**DIRECTIONS**. Please copy out the lines in the entries that contain "KiCad".
--- THE DATA Enclosed Below ---
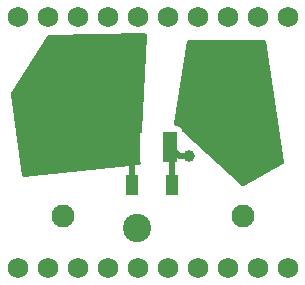
<source format=gbr>
%TF.GenerationSoftware,KiCad,Pcbnew,8.0.7*%
%TF.CreationDate,2025-01-14T17:05:08-05:00*%
%TF.ProjectId,Circuit Power Module,43697263-7569-4742-9050-6f776572204d,rev?*%
%TF.SameCoordinates,Original*%
%TF.FileFunction,Copper,L1,Top*%
%TF.FilePolarity,Positive*%
%FSLAX46Y46*%
G04 Gerber Fmt 4.6, Leading zero omitted, Abs format (unit mm)*
G04 Created by KiCad (PCBNEW 8.0.7) date 2025-01-14 17:05:08*
%MOMM*%
%LPD*%
G01*
G04 APERTURE LIST*
%TA.AperFunction,ComponentPad*%
%ADD10C,1.750000*%
%TD*%
%TA.AperFunction,SMDPad,CuDef*%
%ADD11R,1.158800X2.550800*%
%TD*%
%TA.AperFunction,SMDPad,CuDef*%
%ADD12R,1.110000X1.730000*%
%TD*%
%TA.AperFunction,ComponentPad*%
%ADD13C,2.400000*%
%TD*%
%TA.AperFunction,ComponentPad*%
%ADD14C,1.950000*%
%TD*%
%TA.AperFunction,ComponentPad*%
%ADD15R,2.108200X2.108200*%
%TD*%
%TA.AperFunction,ComponentPad*%
%ADD16C,2.108200*%
%TD*%
%TA.AperFunction,ViaPad*%
%ADD17C,1.000000*%
%TD*%
%TA.AperFunction,Conductor*%
%ADD18C,0.500000*%
%TD*%
G04 APERTURE END LIST*
D10*
%TO.P,REF\u002A\u002A,1*%
%TO.N,N/C*%
X69980000Y-73274150D03*
%TO.P,REF\u002A\u002A,2*%
X72520000Y-73274150D03*
%TO.P,REF\u002A\u002A,3*%
X75060000Y-73274150D03*
%TO.P,REF\u002A\u002A,4*%
X77600000Y-73274150D03*
%TO.P,REF\u002A\u002A,5*%
X80140000Y-73274150D03*
%TO.P,REF\u002A\u002A,6*%
X82680000Y-73274150D03*
%TO.P,REF\u002A\u002A,7*%
X85220000Y-73274150D03*
%TO.P,REF\u002A\u002A,8*%
X87760000Y-73274150D03*
%TO.P,REF\u002A\u002A,9*%
X90300000Y-73274150D03*
%TO.P,REF\u002A\u002A,10*%
X92840000Y-73274150D03*
%TD*%
%TO.P,REF\u002A\u002A,1*%
%TO.N,N/C*%
X69980000Y-52004150D03*
%TO.P,REF\u002A\u002A,2*%
X72520000Y-52004150D03*
%TO.P,REF\u002A\u002A,3*%
X75060000Y-52004150D03*
%TO.P,REF\u002A\u002A,4*%
X77600000Y-52004150D03*
%TO.P,REF\u002A\u002A,5*%
X80140000Y-52004150D03*
%TO.P,REF\u002A\u002A,6*%
X82680000Y-52004150D03*
%TO.P,REF\u002A\u002A,7*%
X85220000Y-52004150D03*
%TO.P,REF\u002A\u002A,8*%
X87760000Y-52004150D03*
%TO.P,REF\u002A\u002A,9*%
X90300000Y-52004150D03*
%TO.P,REF\u002A\u002A,10*%
X92840000Y-52004150D03*
%TD*%
D11*
%TO.P,C2,1*%
%TO.N,Net-(C2-Pad1)*%
X82850000Y-63036100D03*
%TO.P,C2,2*%
%TO.N,Net-(C2-Pad2)*%
X79691198Y-63036100D03*
%TD*%
D12*
%TO.P,D1,A*%
%TO.N,Net-(C2-Pad1)*%
X83080000Y-66220000D03*
%TO.P,D1,C*%
%TO.N,Net-(C2-Pad2)*%
X79670000Y-66220000D03*
%TD*%
D13*
%TO.P,TP1,TP*%
%TO.N,Net-(C2-Pad2)*%
X71700000Y-59000000D03*
%TD*%
D14*
%TO.P,J2,1*%
%TO.N,Net-(F1-Pad3)*%
X89040000Y-63910000D03*
%TO.P,J2,2*%
%TO.N,Net-(C2-Pad1)*%
X89040000Y-68910000D03*
%TD*%
%TO.P,J1,1*%
%TO.N,Net-(C2-Pad1)*%
X73800000Y-68910000D03*
%TO.P,J1,2*%
%TO.N,Net-(C2-Pad2)*%
X73800000Y-63910000D03*
%TD*%
D15*
%TO.P,F1,1,1*%
%TO.N,Net-(C2-Pad2)*%
X79337000Y-55408200D03*
D16*
%TO.P,F1,2,2*%
X79337000Y-58811800D03*
%TO.P,F1,3,3*%
%TO.N,Net-(F1-Pad3)*%
X89243000Y-58811800D03*
%TO.P,F1,4,4*%
X89243000Y-55408200D03*
%TD*%
D13*
%TO.P,TP2,TP*%
%TO.N,Net-(C2-Pad1)*%
X80090000Y-69860000D03*
%TD*%
D17*
%TO.N,Net-(C2-Pad1)*%
X84480000Y-63800000D03*
%TD*%
D18*
%TO.N,Net-(C2-Pad2)*%
X79691198Y-63036100D02*
X79691198Y-66198802D01*
X79691198Y-66198802D02*
X79670000Y-66220000D01*
%TO.N,Net-(C2-Pad1)*%
X84480000Y-63800000D02*
X83613900Y-63800000D01*
X83080000Y-63266100D02*
X82850000Y-63036100D01*
X83613900Y-63800000D02*
X82850000Y-63036100D01*
X83080000Y-66220000D02*
X83080000Y-63266100D01*
%TD*%
%TA.AperFunction,Conductor*%
%TO.N,Net-(F1-Pad3)*%
G36*
X90930393Y-54009685D02*
G01*
X90976148Y-54062489D01*
X90985958Y-54095445D01*
X92537242Y-64345702D01*
X92527811Y-64414932D01*
X92482448Y-64468073D01*
X92475858Y-64472091D01*
X89158045Y-66355691D01*
X89090027Y-66371671D01*
X89024168Y-66348340D01*
X89013522Y-66339708D01*
X83966791Y-61762639D01*
X83930357Y-61703021D01*
X83926804Y-61684039D01*
X83923491Y-61653216D01*
X83873197Y-61518371D01*
X83873193Y-61518364D01*
X83786947Y-61403155D01*
X83786944Y-61403152D01*
X83671735Y-61316906D01*
X83671728Y-61316902D01*
X83536882Y-61266608D01*
X83536883Y-61266608D01*
X83477283Y-61260201D01*
X83477281Y-61260200D01*
X83477273Y-61260200D01*
X83477265Y-61260200D01*
X83460650Y-61260200D01*
X83393611Y-61240515D01*
X83377347Y-61228051D01*
X83220260Y-61085583D01*
X83183826Y-61025965D01*
X83181293Y-60973095D01*
X84342553Y-54093360D01*
X84373121Y-54030533D01*
X84432804Y-53994205D01*
X84464823Y-53990000D01*
X90863354Y-53990000D01*
X90930393Y-54009685D01*
G37*
%TD.AperFunction*%
%TD*%
%TA.AperFunction,Conductor*%
%TO.N,Net-(C2-Pad2)*%
G36*
X80855667Y-53450379D02*
G01*
X80901989Y-53502686D01*
X80913611Y-53561432D01*
X80517118Y-61718920D01*
X80494202Y-61784925D01*
X80439239Y-61828062D01*
X80393264Y-61836900D01*
X80321398Y-61836900D01*
X80321398Y-64235300D01*
X80352567Y-64266469D01*
X80386052Y-64327792D01*
X80388740Y-64360170D01*
X80385149Y-64434047D01*
X80362233Y-64500052D01*
X80307269Y-64543189D01*
X80274527Y-64551319D01*
X70529028Y-65597225D01*
X70460271Y-65584807D01*
X70409142Y-65537187D01*
X70393046Y-65491496D01*
X69411750Y-58632133D01*
X69410500Y-58614572D01*
X69410500Y-58569300D01*
X69429688Y-58503040D01*
X72543962Y-53577002D01*
X72596424Y-53530857D01*
X72647433Y-53519272D01*
X80788422Y-53431419D01*
X80855667Y-53450379D01*
G37*
%TD.AperFunction*%
%TD*%
M02*

</source>
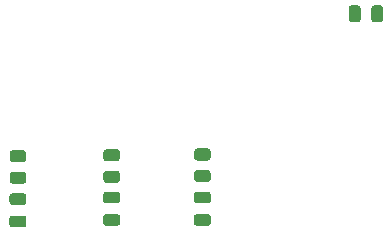
<source format=gbr>
G04 #@! TF.GenerationSoftware,KiCad,Pcbnew,5.1.9*
G04 #@! TF.CreationDate,2021-05-27T16:29:05+08:00*
G04 #@! TF.ProjectId,digital-amplifier2,64696769-7461-46c2-9d61-6d706c696669,rev?*
G04 #@! TF.SameCoordinates,Original*
G04 #@! TF.FileFunction,Paste,Bot*
G04 #@! TF.FilePolarity,Positive*
%FSLAX46Y46*%
G04 Gerber Fmt 4.6, Leading zero omitted, Abs format (unit mm)*
G04 Created by KiCad (PCBNEW 5.1.9) date 2021-05-27 16:29:05*
%MOMM*%
%LPD*%
G01*
G04 APERTURE LIST*
G04 APERTURE END LIST*
G36*
G01*
X112071999Y-140862000D02*
X112972001Y-140862000D01*
G75*
G02*
X113222000Y-141111999I0J-249999D01*
G01*
X113222000Y-141637001D01*
G75*
G02*
X112972001Y-141887000I-249999J0D01*
G01*
X112071999Y-141887000D01*
G75*
G02*
X111822000Y-141637001I0J249999D01*
G01*
X111822000Y-141111999D01*
G75*
G02*
X112071999Y-140862000I249999J0D01*
G01*
G37*
G36*
G01*
X112071999Y-139037000D02*
X112972001Y-139037000D01*
G75*
G02*
X113222000Y-139286999I0J-249999D01*
G01*
X113222000Y-139812001D01*
G75*
G02*
X112972001Y-140062000I-249999J0D01*
G01*
X112071999Y-140062000D01*
G75*
G02*
X111822000Y-139812001I0J249999D01*
G01*
X111822000Y-139286999D01*
G75*
G02*
X112071999Y-139037000I249999J0D01*
G01*
G37*
G36*
G01*
X104388499Y-140925500D02*
X105288501Y-140925500D01*
G75*
G02*
X105538500Y-141175499I0J-249999D01*
G01*
X105538500Y-141700501D01*
G75*
G02*
X105288501Y-141950500I-249999J0D01*
G01*
X104388499Y-141950500D01*
G75*
G02*
X104138500Y-141700501I0J249999D01*
G01*
X104138500Y-141175499D01*
G75*
G02*
X104388499Y-140925500I249999J0D01*
G01*
G37*
G36*
G01*
X104388499Y-139100500D02*
X105288501Y-139100500D01*
G75*
G02*
X105538500Y-139350499I0J-249999D01*
G01*
X105538500Y-139875501D01*
G75*
G02*
X105288501Y-140125500I-249999J0D01*
G01*
X104388499Y-140125500D01*
G75*
G02*
X104138500Y-139875501I0J249999D01*
G01*
X104138500Y-139350499D01*
G75*
G02*
X104388499Y-139100500I249999J0D01*
G01*
G37*
G36*
G01*
X96450999Y-141012500D02*
X97351001Y-141012500D01*
G75*
G02*
X97601000Y-141262499I0J-249999D01*
G01*
X97601000Y-141787501D01*
G75*
G02*
X97351001Y-142037500I-249999J0D01*
G01*
X96450999Y-142037500D01*
G75*
G02*
X96201000Y-141787501I0J249999D01*
G01*
X96201000Y-141262499D01*
G75*
G02*
X96450999Y-141012500I249999J0D01*
G01*
G37*
G36*
G01*
X96450999Y-139187500D02*
X97351001Y-139187500D01*
G75*
G02*
X97601000Y-139437499I0J-249999D01*
G01*
X97601000Y-139962501D01*
G75*
G02*
X97351001Y-140212500I-249999J0D01*
G01*
X96450999Y-140212500D01*
G75*
G02*
X96201000Y-139962501I0J249999D01*
G01*
X96201000Y-139437499D01*
G75*
G02*
X96450999Y-139187500I249999J0D01*
G01*
G37*
G36*
G01*
X112047000Y-144595000D02*
X112997000Y-144595000D01*
G75*
G02*
X113247000Y-144845000I0J-250000D01*
G01*
X113247000Y-145345000D01*
G75*
G02*
X112997000Y-145595000I-250000J0D01*
G01*
X112047000Y-145595000D01*
G75*
G02*
X111797000Y-145345000I0J250000D01*
G01*
X111797000Y-144845000D01*
G75*
G02*
X112047000Y-144595000I250000J0D01*
G01*
G37*
G36*
G01*
X112047000Y-142695000D02*
X112997000Y-142695000D01*
G75*
G02*
X113247000Y-142945000I0J-250000D01*
G01*
X113247000Y-143445000D01*
G75*
G02*
X112997000Y-143695000I-250000J0D01*
G01*
X112047000Y-143695000D01*
G75*
G02*
X111797000Y-143445000I0J250000D01*
G01*
X111797000Y-142945000D01*
G75*
G02*
X112047000Y-142695000I250000J0D01*
G01*
G37*
G36*
G01*
X104363500Y-144595000D02*
X105313500Y-144595000D01*
G75*
G02*
X105563500Y-144845000I0J-250000D01*
G01*
X105563500Y-145345000D01*
G75*
G02*
X105313500Y-145595000I-250000J0D01*
G01*
X104363500Y-145595000D01*
G75*
G02*
X104113500Y-145345000I0J250000D01*
G01*
X104113500Y-144845000D01*
G75*
G02*
X104363500Y-144595000I250000J0D01*
G01*
G37*
G36*
G01*
X104363500Y-142695000D02*
X105313500Y-142695000D01*
G75*
G02*
X105563500Y-142945000I0J-250000D01*
G01*
X105563500Y-143445000D01*
G75*
G02*
X105313500Y-143695000I-250000J0D01*
G01*
X104363500Y-143695000D01*
G75*
G02*
X104113500Y-143445000I0J250000D01*
G01*
X104113500Y-142945000D01*
G75*
G02*
X104363500Y-142695000I250000J0D01*
G01*
G37*
G36*
G01*
X96426000Y-144722000D02*
X97376000Y-144722000D01*
G75*
G02*
X97626000Y-144972000I0J-250000D01*
G01*
X97626000Y-145472000D01*
G75*
G02*
X97376000Y-145722000I-250000J0D01*
G01*
X96426000Y-145722000D01*
G75*
G02*
X96176000Y-145472000I0J250000D01*
G01*
X96176000Y-144972000D01*
G75*
G02*
X96426000Y-144722000I250000J0D01*
G01*
G37*
G36*
G01*
X96426000Y-142822000D02*
X97376000Y-142822000D01*
G75*
G02*
X97626000Y-143072000I0J-250000D01*
G01*
X97626000Y-143572000D01*
G75*
G02*
X97376000Y-143822000I-250000J0D01*
G01*
X96426000Y-143822000D01*
G75*
G02*
X96176000Y-143572000I0J250000D01*
G01*
X96176000Y-143072000D01*
G75*
G02*
X96426000Y-142822000I250000J0D01*
G01*
G37*
G36*
G01*
X125915000Y-127160000D02*
X125915000Y-128110000D01*
G75*
G02*
X125665000Y-128360000I-250000J0D01*
G01*
X125165000Y-128360000D01*
G75*
G02*
X124915000Y-128110000I0J250000D01*
G01*
X124915000Y-127160000D01*
G75*
G02*
X125165000Y-126910000I250000J0D01*
G01*
X125665000Y-126910000D01*
G75*
G02*
X125915000Y-127160000I0J-250000D01*
G01*
G37*
G36*
G01*
X127815000Y-127160000D02*
X127815000Y-128110000D01*
G75*
G02*
X127565000Y-128360000I-250000J0D01*
G01*
X127065000Y-128360000D01*
G75*
G02*
X126815000Y-128110000I0J250000D01*
G01*
X126815000Y-127160000D01*
G75*
G02*
X127065000Y-126910000I250000J0D01*
G01*
X127565000Y-126910000D01*
G75*
G02*
X127815000Y-127160000I0J-250000D01*
G01*
G37*
M02*

</source>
--- End of Enclosed THE DATA ---
**EXERCISE ANSWER**.
%TF.GenerationSoftware,KiCad,Pcbnew,8.0.7*%
G04 Created by KiCad (PCBNEW 8.0.7) date 2025-01-14 17:05:08*
G04 #@! TF.GenerationSoftware,KiCad,Pcbnew,5.1.9*
G04 Created by KiCad (PCBNEW 5.1.9) date 2021-05-27 16:29:05*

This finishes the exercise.